- Tuff Location within Texas Tuff Location within the United States
- Coordinates: 29°46′09″N 99°24′13″W﻿ / ﻿29.76917°N 99.40361°W
- Country: United States
- State: Texas
- County: Bandera
- Elevation: 1,759 ft (536 m)
- Time zone: UTC-6 (Central (CST))
- • Summer (DST): UTC-5 (CDT)
- Area code: 830
- GNIS feature ID: 1380682

= Tuff, Texas =

Tuff is a ghost town in Bandera County, in the U.S. state of Texas, in the Texas Hill Country, which is part of the Edwards Plateau. It is considered part of the San Antonio Metropolitan Statistical Area.

==History==
Tuff also went by the name of Crockett. A post office, run by Ola Adams, was established at Tuff in 1901 and remained in operation until 1926. Mail would then be re-routed through Medina. By the twenty-first century, Tuff had turned into a ghost town.

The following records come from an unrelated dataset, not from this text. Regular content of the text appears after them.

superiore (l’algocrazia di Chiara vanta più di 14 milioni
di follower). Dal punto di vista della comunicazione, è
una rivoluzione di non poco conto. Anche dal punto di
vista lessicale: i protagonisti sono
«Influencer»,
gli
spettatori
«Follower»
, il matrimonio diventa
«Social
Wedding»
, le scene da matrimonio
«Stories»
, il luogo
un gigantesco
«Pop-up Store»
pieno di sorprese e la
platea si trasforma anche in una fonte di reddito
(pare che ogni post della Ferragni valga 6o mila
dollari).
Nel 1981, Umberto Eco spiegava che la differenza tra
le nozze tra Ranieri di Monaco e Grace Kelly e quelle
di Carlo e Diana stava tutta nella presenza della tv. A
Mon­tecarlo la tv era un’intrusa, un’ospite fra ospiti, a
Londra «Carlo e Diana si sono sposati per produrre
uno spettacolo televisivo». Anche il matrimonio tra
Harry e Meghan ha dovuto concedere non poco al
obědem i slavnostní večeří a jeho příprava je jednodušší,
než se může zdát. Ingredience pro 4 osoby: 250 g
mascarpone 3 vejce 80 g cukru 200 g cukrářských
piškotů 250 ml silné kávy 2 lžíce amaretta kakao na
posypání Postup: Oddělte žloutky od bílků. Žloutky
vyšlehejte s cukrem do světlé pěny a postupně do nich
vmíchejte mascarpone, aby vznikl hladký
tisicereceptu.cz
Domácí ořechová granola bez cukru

During the 1990s, some of the former cabins were restored in an attempt to turn the town into a museum.

==Geography==
Tuff is located 25 mi west of Bandera in western Bandera County.

==Education==
The community's first school was built in 1883. It joined the Medina Independent School District in 1930. The community continues to be served by the Medina ISD today.